> _Material for this task_
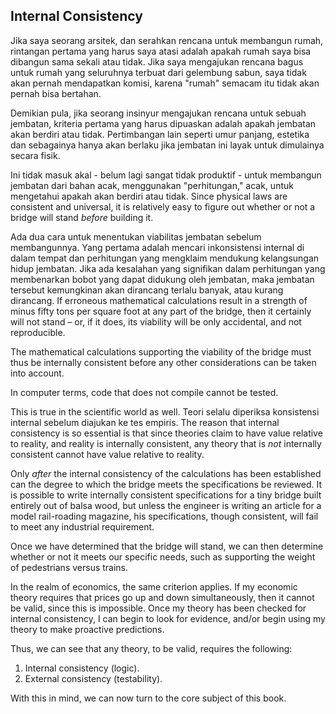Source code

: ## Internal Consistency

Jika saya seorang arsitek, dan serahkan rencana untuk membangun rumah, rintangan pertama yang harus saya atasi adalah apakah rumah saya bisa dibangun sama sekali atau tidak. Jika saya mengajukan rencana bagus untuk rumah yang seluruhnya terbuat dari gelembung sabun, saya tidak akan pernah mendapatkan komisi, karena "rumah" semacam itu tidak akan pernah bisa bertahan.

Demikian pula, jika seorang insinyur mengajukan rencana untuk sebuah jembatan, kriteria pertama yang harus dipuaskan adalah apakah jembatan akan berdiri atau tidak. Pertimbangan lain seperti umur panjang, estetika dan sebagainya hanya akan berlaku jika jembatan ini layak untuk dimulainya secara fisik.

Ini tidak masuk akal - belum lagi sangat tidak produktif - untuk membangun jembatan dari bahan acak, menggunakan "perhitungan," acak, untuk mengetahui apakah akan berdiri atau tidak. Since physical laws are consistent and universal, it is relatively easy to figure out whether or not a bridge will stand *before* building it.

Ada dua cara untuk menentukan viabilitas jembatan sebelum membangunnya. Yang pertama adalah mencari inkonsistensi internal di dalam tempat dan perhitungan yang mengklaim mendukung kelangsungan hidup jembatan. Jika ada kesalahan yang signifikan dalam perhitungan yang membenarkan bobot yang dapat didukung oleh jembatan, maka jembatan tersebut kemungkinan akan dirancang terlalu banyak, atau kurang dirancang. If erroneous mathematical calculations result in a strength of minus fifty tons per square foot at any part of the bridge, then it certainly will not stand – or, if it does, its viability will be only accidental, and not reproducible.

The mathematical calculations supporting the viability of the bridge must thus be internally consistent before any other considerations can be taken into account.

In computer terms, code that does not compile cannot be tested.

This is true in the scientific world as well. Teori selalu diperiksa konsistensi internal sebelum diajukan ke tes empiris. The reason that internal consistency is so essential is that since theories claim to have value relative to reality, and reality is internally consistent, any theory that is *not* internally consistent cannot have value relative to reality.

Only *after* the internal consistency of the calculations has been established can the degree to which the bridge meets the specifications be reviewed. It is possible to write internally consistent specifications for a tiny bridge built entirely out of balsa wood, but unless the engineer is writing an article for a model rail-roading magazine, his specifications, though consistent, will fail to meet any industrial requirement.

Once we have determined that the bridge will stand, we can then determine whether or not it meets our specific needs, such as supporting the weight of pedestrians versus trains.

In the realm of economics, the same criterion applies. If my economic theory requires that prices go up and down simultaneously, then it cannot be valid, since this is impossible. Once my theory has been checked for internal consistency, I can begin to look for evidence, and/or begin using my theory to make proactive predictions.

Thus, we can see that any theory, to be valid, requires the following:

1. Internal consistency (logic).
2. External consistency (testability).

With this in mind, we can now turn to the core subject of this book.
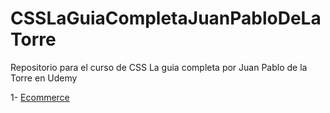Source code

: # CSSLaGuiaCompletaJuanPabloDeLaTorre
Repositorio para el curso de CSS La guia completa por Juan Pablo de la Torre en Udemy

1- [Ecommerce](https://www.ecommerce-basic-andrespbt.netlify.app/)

> _Your objective_
Where a line of the data contains "requires", copy that line.

> _Output below_
In the realm of economics, the same criterion applies. If my economic theory requires that prices go up and down simultaneously, then it cannot be valid, since this is impossible. Once my theory has been checked for internal consistency, I can begin to look for evidence, and/or begin using my theory to make proactive predictions.
Thus, we can see that any theory, to be valid, requires the following:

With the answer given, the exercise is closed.